Your goal
A bare number is all that is needed: how many lines below contain the string "parents"?

Dataset records
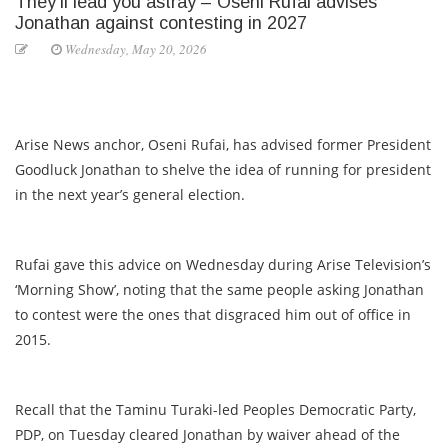
They’ll lead you astray – Oseni Rufai advises
Jonathan against contesting in 2027
Wednesday, May 20, 2026
Arise News anchor, Oseni Rufai, has advised former President
Goodluck Jonathan to shelve the idea of running for president
in the next year’s general election.
Rufai gave this advice on Wednesday during Arise Television’s
‘Morning Show’, noting that the same people asking Jonathan
to contest were the ones that disgraced him out of office in
2015.
Recall that the Taminu Turaki-led Peoples Democratic Party,
PDP, on Tuesday cleared Jonathan by waiver ahead of the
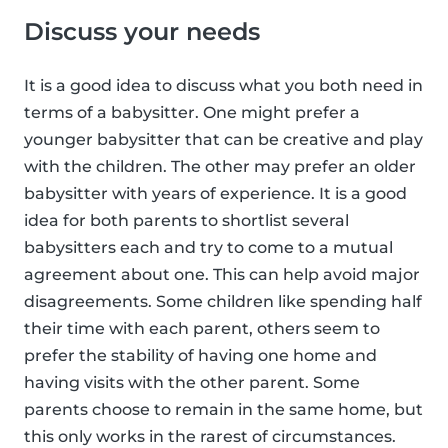
Discuss your needs
It is a good idea to discuss what you both need in
terms of a babysitter. One might prefer a
younger babysitter that can be creative and play
with the children. The other may prefer an older
babysitter with years of experience. It is a good
idea for both parents to shortlist several
babysitters each and try to come to a mutual
agreement about one. This can help avoid major
disagreements. Some children like spending half
their time with each parent, others seem to
prefer the stability of having one home and
having visits with the other parent. Some
parents choose to remain in the same home, but
this only works in the rarest of circumstances.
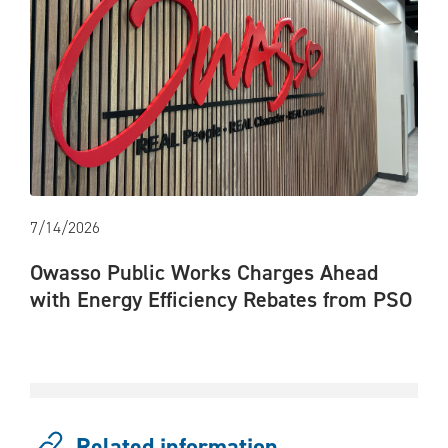
7/14/2026
Owasso Public Works Charges Ahead
with Energy Efficiency Rebates from PSO
Related information...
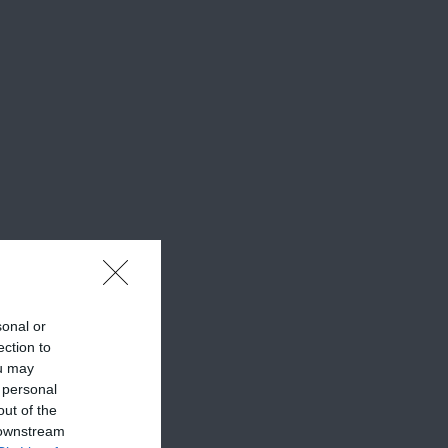
sonal or
ection to
ou may
 personal
out of the
 downstream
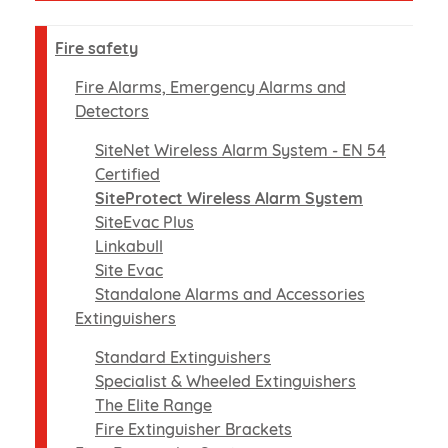
Fire safety
Fire Alarms, Emergency Alarms and
Detectors
SiteNet Wireless Alarm System - EN 54
Certified
SiteProtect Wireless Alarm System
SiteEvac Plus
Linkabull
Site Evac
Standalone Alarms and Accessories
Extinguishers
Standard Extinguishers
Specialist & Wheeled Extinguishers
The Elite Range
Fire Extinguisher Brackets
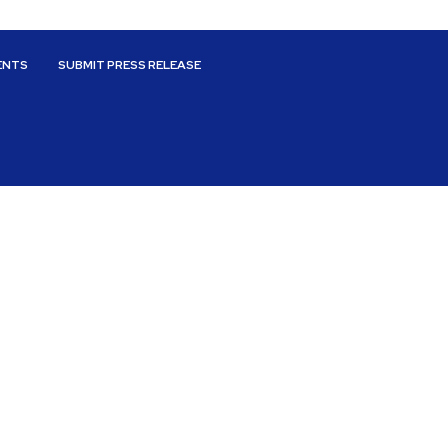
ENTS
SUBMIT PRESS RELEASE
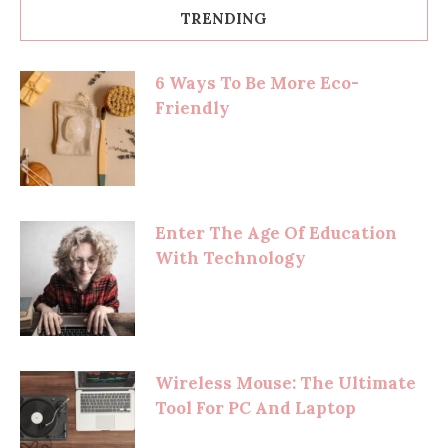
TRENDING
6 Ways To Be More Eco-
Friendly
Enter The Age Of Education
With Technology
Wireless Mouse: The Ultimate
Tool For PC And Laptop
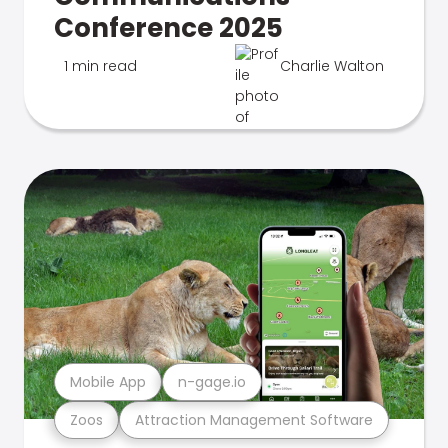
Conference 2025
1 min read
Charlie Walton
Mobile App
n-gage.io
Zoos
Attraction Management Software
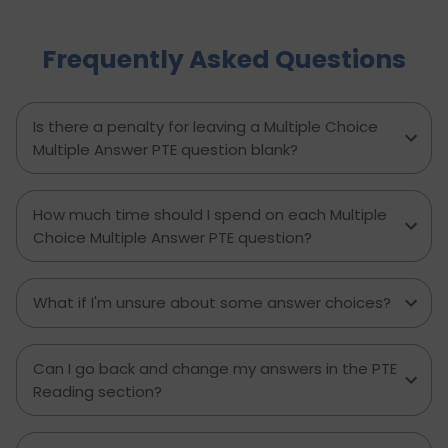
practical tips, proven strategies, and a clear
writing template, this guide empowers PTE
Frequently Asked Questions
candidates to improve their writing skills, boost
their confidence, and achieve better results on
exam day. Perfect for anyone aiming to score
higher in the PTE Academic writing section.
Is there a penalty for leaving a Multiple Choice
Multiple Answer PTE question blank?
How much time should I spend on each Multiple
Choice Multiple Answer PTE question?
What if I'm unsure about some answer choices?
Can I go back and change my answers in the PTE
Reading section?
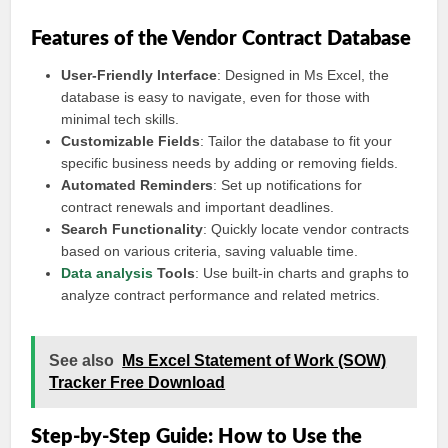
Features of the Vendor Contract Database
User-Friendly Interface
: Designed in Ms Excel, the
database is easy to navigate, even for those with
minimal tech skills.
Customizable Fields
: Tailor the database to fit your
specific business needs by adding or removing fields.
Automated Reminders
: Set up notifications for
contract renewals and important deadlines.
Search Functionality
: Quickly locate vendor contracts
based on various criteria, saving valuable time.
Data analysis
Tools
: Use built-in charts and graphs to
analyze contract performance and related metrics.
See also
Ms Excel Statement of Work (SOW)
Tracker Free Download
Step-by-Step Guide: How to Use the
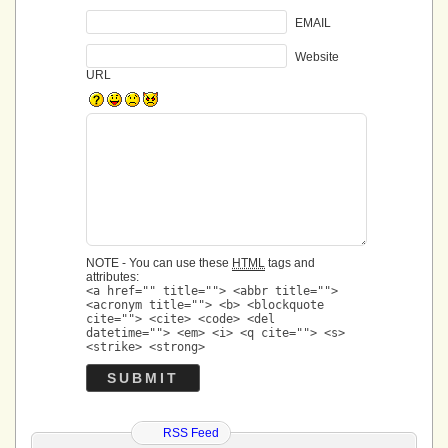
EMAIL
Website
URL
NOTE - You can use these
HTML
tags and
attributes:
<a href="" title=""> <abbr title="">
<acronym title=""> <b> <blockquote
cite=""> <cite> <code> <del
datetime=""> <em> <i> <q cite=""> <s>
<strike> <strong>
RSS Feed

Expected answer
2